Moodily she picked up the CD zapper and pressed the restart button.
‘At last I think I see the explanation Of those dark flames in many glances burning.’
It was the second of the Kindertotenlieder. She relaxed and let the rich young voice wash over her.
‘I could not guess, lost in the obfuscation Of blinding fate …’
Obfuscation! Not a pretty word. But she sympathized with the translator. Unlike a lot of the multi-inflected Continental languages, English wasn’t rich in feminine rhymes and they often ran the risk of sounding faintly comic. Not here though, not with the tragic power of this music setting the agenda.

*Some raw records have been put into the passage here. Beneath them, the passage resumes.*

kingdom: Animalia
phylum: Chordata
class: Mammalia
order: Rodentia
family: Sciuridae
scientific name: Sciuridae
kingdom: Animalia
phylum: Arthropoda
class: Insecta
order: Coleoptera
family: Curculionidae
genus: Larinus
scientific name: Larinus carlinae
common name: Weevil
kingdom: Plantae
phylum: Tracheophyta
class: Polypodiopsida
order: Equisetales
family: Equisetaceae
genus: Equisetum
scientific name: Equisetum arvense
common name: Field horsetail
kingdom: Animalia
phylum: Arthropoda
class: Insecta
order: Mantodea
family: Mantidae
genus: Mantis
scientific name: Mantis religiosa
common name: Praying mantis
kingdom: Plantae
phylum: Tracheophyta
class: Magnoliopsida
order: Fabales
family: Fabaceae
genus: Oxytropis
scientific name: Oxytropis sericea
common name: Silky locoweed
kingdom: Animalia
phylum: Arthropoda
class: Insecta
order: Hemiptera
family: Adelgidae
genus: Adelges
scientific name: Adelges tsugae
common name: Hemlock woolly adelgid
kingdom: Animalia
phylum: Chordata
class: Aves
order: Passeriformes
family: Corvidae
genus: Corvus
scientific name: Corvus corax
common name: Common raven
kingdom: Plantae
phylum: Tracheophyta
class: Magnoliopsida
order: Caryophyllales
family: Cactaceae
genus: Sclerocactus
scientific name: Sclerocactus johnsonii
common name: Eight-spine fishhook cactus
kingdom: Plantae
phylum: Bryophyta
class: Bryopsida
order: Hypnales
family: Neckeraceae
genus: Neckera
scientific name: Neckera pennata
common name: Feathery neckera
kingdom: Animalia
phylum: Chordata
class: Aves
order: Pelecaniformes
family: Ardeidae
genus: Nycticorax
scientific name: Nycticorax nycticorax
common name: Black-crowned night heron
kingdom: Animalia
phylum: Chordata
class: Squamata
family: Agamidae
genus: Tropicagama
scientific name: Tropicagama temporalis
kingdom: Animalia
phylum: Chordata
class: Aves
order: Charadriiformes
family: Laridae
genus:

‘… even then your gaze was homeward turning,
Back to the source of all illumination.’
What made a composer choose to set one poem rather than another to music? In the brief introduction to the songs, she’d read that Alma Mahler had strongly resisted her husband’s obsession with these poems of loss, superstitiously fearing he might be tempting fate to attack his own family. OK, so it was irrational, but Ellie could sympathize, recalling her own impulse to break all traffic laws to get to Edengrove, despite Miss Martindale’s assurance that there was nothing to worry about.
And there wasn’t, was there? Not if Miss Martindale said there wasn’t. Despite all her efforts to avoid the stereotype, she’d ended up as another silly, over-anxious mother, like Alma Mahler … Except that Alma had been right, hadn’t she? How she must have looked back on her fears and wished she’d protested even more vehemently when, a couple of years later, their eldest daughter died of scarlet fever.
‘These eyes that open brightly every morning
In nights to come as stars will shine upon you.’
And that’s meant to be a consolation? She zapped off the melancholy orchestral coda, reached for the telephone and started dialling Jill Purlingstone’s number.